Die Parteistrategen in der Regierungskoalition haben sich durchgesetzt. Der Gesetzesvorschlag der Opposition für eine verbindliche Frauenquote in deutschen Aufsichtsräten ist vom Bundestag abgelehnt worden. Noch am Anfang der Woche hat es so ausgesehen, als hätte es eine genügend große Zahl von Abweichlerinnen und Abweichlern in der Union gegeben, um eine 40-Prozent-Quote ab 2023 fest zu schreiben.

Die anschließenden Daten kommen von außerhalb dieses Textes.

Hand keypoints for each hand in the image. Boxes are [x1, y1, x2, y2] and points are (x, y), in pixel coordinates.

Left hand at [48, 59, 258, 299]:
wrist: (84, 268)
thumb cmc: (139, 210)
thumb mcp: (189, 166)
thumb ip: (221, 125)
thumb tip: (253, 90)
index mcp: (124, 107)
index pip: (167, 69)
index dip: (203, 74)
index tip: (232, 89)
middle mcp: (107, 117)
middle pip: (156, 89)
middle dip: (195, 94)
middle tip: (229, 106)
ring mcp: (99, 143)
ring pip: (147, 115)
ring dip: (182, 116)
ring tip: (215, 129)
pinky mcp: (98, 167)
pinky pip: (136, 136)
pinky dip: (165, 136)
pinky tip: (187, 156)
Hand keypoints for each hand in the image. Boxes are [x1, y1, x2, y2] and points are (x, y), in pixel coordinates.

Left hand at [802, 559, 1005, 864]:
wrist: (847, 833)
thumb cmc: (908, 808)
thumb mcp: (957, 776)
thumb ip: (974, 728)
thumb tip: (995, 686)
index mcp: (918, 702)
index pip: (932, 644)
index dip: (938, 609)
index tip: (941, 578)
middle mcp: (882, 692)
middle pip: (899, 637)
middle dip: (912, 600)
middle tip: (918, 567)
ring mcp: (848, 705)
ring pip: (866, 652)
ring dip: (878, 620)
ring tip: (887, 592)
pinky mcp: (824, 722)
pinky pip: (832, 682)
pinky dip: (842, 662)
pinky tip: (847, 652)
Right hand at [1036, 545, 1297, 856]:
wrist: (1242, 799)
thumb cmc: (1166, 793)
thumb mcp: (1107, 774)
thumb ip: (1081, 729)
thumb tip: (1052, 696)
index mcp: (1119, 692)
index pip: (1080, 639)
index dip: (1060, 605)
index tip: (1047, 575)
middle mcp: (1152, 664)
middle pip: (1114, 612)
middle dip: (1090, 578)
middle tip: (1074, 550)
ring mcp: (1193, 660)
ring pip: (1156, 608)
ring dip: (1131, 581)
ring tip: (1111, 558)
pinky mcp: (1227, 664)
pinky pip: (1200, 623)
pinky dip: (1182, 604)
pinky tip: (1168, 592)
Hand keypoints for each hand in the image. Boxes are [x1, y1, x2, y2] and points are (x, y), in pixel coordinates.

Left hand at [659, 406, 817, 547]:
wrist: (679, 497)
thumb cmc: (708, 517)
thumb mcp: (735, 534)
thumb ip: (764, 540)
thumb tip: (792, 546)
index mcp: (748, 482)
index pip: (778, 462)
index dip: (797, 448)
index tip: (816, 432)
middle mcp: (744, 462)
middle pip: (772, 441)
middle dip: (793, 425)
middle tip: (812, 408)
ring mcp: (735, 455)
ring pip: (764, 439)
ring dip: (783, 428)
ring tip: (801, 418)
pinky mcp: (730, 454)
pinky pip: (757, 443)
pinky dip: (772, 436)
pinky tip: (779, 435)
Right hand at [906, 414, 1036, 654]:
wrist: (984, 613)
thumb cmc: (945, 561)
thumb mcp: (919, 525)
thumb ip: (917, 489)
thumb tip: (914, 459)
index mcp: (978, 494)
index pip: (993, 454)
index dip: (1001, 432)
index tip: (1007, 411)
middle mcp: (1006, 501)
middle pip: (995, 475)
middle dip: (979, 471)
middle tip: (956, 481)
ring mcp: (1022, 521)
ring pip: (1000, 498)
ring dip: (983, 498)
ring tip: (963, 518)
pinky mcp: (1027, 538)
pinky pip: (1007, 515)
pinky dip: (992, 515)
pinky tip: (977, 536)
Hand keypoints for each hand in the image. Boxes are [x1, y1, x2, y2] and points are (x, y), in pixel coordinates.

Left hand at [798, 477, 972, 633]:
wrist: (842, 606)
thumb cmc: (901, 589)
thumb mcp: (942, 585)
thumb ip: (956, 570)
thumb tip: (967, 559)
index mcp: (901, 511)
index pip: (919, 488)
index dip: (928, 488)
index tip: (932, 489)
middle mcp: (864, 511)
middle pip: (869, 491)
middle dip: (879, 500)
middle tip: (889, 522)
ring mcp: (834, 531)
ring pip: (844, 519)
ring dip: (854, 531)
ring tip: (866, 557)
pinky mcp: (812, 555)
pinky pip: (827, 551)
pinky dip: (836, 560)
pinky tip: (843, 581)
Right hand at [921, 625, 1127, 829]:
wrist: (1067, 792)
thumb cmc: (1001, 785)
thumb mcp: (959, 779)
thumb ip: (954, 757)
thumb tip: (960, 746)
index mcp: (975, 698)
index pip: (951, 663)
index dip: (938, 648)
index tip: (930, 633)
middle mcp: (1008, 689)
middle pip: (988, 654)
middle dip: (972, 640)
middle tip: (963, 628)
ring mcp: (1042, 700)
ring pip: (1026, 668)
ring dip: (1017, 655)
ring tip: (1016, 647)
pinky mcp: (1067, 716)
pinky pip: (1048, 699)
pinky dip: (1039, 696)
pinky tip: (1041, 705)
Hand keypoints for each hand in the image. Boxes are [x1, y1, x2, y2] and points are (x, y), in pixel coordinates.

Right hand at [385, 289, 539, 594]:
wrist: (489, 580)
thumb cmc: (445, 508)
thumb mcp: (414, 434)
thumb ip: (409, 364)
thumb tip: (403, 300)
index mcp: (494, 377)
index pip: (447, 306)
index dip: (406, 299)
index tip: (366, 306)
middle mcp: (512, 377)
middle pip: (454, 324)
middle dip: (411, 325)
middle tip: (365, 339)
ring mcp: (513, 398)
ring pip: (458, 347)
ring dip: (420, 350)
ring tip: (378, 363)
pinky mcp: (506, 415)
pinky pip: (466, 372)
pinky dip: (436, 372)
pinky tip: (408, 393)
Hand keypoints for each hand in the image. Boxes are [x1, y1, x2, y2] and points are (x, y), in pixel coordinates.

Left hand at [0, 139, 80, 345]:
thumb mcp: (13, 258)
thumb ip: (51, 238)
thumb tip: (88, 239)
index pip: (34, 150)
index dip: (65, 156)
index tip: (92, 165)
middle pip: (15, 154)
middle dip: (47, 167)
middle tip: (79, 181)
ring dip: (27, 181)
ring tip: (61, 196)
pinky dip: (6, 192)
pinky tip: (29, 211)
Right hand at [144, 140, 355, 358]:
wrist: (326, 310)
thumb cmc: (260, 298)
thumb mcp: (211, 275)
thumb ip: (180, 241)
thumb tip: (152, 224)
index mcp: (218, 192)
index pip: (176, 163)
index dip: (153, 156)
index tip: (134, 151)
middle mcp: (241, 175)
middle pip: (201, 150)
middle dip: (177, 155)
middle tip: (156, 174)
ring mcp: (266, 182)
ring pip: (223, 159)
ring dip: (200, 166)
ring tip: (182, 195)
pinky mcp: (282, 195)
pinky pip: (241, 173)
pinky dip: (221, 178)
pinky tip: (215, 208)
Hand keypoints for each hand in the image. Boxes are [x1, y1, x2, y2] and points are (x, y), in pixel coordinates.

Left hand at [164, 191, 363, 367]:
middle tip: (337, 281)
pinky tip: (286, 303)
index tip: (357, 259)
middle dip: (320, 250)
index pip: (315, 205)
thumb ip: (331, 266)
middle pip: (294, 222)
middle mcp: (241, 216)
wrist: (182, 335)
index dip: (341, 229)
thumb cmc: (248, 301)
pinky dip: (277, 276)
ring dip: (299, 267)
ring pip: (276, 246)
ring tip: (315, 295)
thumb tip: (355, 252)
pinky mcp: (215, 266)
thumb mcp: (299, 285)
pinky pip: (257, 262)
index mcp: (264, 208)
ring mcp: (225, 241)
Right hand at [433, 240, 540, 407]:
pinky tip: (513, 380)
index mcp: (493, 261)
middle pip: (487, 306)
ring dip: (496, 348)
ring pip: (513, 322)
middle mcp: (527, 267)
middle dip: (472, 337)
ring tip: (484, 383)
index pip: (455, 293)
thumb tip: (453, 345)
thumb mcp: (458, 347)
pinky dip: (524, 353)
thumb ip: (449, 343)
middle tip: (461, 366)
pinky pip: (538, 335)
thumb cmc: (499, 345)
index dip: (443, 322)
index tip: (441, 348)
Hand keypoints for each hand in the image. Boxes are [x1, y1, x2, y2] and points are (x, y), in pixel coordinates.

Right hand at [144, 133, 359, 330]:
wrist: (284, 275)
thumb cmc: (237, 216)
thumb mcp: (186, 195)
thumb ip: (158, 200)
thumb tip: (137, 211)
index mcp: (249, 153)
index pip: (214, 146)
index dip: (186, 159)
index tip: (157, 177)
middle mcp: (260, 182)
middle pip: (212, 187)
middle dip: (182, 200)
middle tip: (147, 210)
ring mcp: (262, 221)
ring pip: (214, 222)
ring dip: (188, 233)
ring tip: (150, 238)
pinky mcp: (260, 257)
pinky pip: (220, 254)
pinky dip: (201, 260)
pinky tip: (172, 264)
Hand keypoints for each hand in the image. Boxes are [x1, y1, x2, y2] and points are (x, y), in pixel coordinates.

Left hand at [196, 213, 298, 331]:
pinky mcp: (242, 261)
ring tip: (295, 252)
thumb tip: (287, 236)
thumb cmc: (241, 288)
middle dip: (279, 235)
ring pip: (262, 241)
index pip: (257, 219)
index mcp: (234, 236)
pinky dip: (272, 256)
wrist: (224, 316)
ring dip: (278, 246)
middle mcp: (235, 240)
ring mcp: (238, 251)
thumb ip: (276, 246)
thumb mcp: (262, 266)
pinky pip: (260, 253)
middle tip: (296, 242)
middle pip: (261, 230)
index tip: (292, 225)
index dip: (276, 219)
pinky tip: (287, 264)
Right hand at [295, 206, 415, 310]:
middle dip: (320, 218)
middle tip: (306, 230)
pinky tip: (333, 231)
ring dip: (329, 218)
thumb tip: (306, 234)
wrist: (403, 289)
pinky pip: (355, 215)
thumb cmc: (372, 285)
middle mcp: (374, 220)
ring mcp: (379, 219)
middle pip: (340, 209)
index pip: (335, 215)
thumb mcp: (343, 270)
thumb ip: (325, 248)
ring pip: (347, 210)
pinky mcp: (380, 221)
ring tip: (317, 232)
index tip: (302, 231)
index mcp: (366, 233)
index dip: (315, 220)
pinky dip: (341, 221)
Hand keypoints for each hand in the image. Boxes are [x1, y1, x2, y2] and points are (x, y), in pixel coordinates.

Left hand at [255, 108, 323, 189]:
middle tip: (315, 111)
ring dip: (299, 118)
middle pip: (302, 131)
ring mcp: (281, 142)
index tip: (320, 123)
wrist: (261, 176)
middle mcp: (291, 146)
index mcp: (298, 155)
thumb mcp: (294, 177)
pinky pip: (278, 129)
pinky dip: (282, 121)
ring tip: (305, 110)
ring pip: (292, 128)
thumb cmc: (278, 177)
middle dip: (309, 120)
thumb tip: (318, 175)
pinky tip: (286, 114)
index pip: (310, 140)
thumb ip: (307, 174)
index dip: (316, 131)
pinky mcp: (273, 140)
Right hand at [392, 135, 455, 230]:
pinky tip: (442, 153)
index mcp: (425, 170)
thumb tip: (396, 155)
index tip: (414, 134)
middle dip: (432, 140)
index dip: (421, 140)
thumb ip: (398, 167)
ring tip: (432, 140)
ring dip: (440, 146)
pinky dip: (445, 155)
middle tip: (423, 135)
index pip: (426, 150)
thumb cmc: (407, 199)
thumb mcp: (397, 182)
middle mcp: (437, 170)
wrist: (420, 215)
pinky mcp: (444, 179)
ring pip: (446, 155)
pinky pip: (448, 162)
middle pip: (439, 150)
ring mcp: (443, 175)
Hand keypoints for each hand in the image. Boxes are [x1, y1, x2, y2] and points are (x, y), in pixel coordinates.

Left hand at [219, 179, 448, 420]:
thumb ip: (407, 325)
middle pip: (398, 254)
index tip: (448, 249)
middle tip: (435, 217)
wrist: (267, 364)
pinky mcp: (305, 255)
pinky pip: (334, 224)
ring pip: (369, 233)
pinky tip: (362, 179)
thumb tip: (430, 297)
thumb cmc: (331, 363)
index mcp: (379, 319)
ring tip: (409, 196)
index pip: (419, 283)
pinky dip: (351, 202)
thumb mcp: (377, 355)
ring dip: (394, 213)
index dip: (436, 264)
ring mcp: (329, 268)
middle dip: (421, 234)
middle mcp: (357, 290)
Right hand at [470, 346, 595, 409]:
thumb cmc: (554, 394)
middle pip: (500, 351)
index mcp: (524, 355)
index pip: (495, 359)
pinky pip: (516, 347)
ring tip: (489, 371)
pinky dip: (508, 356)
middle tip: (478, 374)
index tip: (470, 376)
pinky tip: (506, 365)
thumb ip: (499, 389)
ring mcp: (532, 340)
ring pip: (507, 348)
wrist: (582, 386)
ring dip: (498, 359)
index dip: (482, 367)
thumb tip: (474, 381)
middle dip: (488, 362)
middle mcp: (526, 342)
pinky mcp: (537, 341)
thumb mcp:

320 Stimmen lehnten den von Rot-Grün eingebrachten Antrag ab, 277 Abgeordnete sprachen sich dafür aus. Es gab eine Enthaltung, 21 Abgeordnete nahmen nicht an der Abstimmung im Bundestag teil. Insgesamt verfügt die Regierungskoalition aus CDU/CSU und FDP über 330 Stimmen. "Manchmal muss man des Gegenteil dessen tun, was man eigentlich will, um sein Ziel zu erreichen", sagte die CDU-Abgeordnete Rita Pawelski, die noch vor wenigen Tagen eine Befürworterin des gescheiterten Gesetzes war.

Heftiger Schlagabtausch

Der Abstimmung war ein heftiger Schlagabtausch zwischen Koalition und Opposition vorausgegangen. Für die Fraktion von Bündnis 90/Die Grünen griff die Abgeordnete Katrin Göring-Eckard Arbeitsministerin Ursula von der Leyen (im Artikelbild rechts) heftig an. "Sie sind umgefallen", warf sie der Unionspolitikerin vor.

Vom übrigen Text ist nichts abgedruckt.